Eerily, the documentary is the first time a well documented visual
evidence will be presented to the public domain of perverted lecturers
preying on, mainly, helpless female students. One probably has social
media and technology to thank for this feat.

There, indeed, have been a couple of amateur videos of lecturers
subjecting their students to this inhuman treatment, but none has been
able to garner such rage, outpour, and disgust compared to this
sting-like operation’s visual documentary that has humanized the
predators, bringing them close to home.

While the male gender can also be victims of assault, the truth is
that the vast majority of sexual assault victims in our society are
female. In addressing this matter, one has to wonder why the practice
of rape, sexual assault, and harassment has continued, unabated,
across every stratum in our society.

Perhaps, despite the achievements of women in our society, there is
still an entitled mentality in the form of the sense of superiority
that the average Nigerian male acquires while growing up. More often
than not, parents bring up their male kids in a way that they begin to
believe they are the superior gender to their sisters and any other
girl around them.

The boys who grow up and emerge as brutes invariably acquire a false
sense of importance and a compelling inability to delay gratification.
However, this is a discussion for another day.

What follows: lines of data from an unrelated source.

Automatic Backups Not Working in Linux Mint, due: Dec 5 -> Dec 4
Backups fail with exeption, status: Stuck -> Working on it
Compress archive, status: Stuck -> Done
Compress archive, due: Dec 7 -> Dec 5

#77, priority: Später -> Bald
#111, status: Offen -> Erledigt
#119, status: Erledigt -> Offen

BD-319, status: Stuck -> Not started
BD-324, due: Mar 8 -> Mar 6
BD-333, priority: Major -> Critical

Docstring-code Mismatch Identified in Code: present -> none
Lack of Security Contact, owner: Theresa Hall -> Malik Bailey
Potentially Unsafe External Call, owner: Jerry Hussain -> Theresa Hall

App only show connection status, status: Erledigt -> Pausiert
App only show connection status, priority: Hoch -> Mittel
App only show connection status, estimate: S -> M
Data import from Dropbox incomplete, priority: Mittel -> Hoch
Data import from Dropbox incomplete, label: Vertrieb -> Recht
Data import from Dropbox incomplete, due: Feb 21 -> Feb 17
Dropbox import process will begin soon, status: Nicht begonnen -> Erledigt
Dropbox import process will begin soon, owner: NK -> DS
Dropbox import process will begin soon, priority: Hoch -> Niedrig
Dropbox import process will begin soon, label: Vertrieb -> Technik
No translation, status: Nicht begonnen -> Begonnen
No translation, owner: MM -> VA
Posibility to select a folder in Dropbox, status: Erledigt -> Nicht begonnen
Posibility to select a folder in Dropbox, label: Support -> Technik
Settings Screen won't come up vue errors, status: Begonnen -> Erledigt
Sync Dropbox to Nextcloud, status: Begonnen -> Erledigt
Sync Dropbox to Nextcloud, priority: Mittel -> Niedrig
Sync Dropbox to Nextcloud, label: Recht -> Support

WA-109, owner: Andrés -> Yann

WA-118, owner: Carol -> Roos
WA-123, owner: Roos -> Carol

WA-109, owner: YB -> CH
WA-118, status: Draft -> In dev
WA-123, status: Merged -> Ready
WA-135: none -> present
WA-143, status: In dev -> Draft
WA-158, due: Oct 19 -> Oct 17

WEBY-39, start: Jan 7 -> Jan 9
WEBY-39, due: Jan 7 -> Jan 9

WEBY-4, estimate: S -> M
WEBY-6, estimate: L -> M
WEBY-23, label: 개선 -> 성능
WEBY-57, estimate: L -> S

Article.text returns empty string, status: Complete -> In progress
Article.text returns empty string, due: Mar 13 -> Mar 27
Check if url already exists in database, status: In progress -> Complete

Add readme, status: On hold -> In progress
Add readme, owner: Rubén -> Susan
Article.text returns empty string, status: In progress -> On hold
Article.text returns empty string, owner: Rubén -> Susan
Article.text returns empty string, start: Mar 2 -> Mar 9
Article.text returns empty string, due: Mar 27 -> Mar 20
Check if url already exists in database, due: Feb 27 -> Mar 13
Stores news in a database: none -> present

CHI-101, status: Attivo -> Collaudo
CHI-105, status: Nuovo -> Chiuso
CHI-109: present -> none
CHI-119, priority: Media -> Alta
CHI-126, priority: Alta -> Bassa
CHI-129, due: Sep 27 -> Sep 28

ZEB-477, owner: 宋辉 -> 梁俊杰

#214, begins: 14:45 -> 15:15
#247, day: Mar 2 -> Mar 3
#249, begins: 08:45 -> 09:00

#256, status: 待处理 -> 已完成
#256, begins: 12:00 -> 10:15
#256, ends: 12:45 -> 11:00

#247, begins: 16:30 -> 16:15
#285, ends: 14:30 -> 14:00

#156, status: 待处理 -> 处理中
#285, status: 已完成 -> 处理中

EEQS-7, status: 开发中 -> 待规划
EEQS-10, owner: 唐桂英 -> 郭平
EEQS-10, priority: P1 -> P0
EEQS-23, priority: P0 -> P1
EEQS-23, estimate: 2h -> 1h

Society itself needs to deliberately give proper orientation to every
child and inculcate the equality of the sexes in every child,
irrespective of gender. There is also the need to break the culture of
silence borne out of stigmatization.

The more people speak out about this evil and call out its
perpetrators, the more we will liberate Nigeria’s youth from bondage
and assure the country’s future. This will also activate the legal and
judicial system, which is not just largely untested but also is long
overdue for an overhaul.

Prevention of sexual assault will remain a mirage until we put in
place institutional frameworks to deal comprehensively with actual
cases of sexual assault. This approach should involve functional,
skilled, and synchronized services and also include the criminal
justice system, the police, social services, and sexual assault

Encouraging victims and survivors of sexual assault to break their
silence by making available such services, which should be
community-based, and the successful prosecution of perpetrators, will
serve as a deterrent and hopefully prevent the next person from
falling victim.

Public enlightenment can also be a critical tool in changing behavior,
attitude, beliefs and the value system of people. Therefore there
should be intense public enlightenment and education at schools,
religious institutions, and social gatherings demystifying the myths
about sexual assault.

Very important, the media has a vital role to play, because it is in
the background unconsciously influencing people’s thoughts with its
constant subliminal messages. The false assumptions about sexual
assault that are seen as being true can be dispelled through the
media, in schools, in our religious institutions, and in our social
gatherings. Even new media, with forwards on WhatsApp and other tools
and play a vital role.

As for the lecturer involved and caught in the sex for grades
documentary, suspending him just isn’t enough. Severe punitive action
has to be taken in light of the evidence against him in the public
domain. The authorities need to ensure that this particular predator
is made an example of in order to serve as a deterrent to future
would-be predators.

Nigerian lawmakers need to sit up and tighten the sexual assault and
rape laws. There have been talks about this for several years but they
need to take, debate and amend it seriously. The law enforcers must
take action against anyone reported to have committed rape and sexual
assault and instituted a suit against them in court.

Teachers and religious and community leaders need to start the
conversation earnestly. The government must take action now. We cannot
turn our eyes away anymore. We cannot pretend that it is not

Sexual assault and rape are happening in our society every single day.
It is time for every moral, responsible and peace-loving person to
speak up and speak out on behalf of those who need us to stand with
them and not silence them.

The culture of silence should be silenced… for it has endured long enough.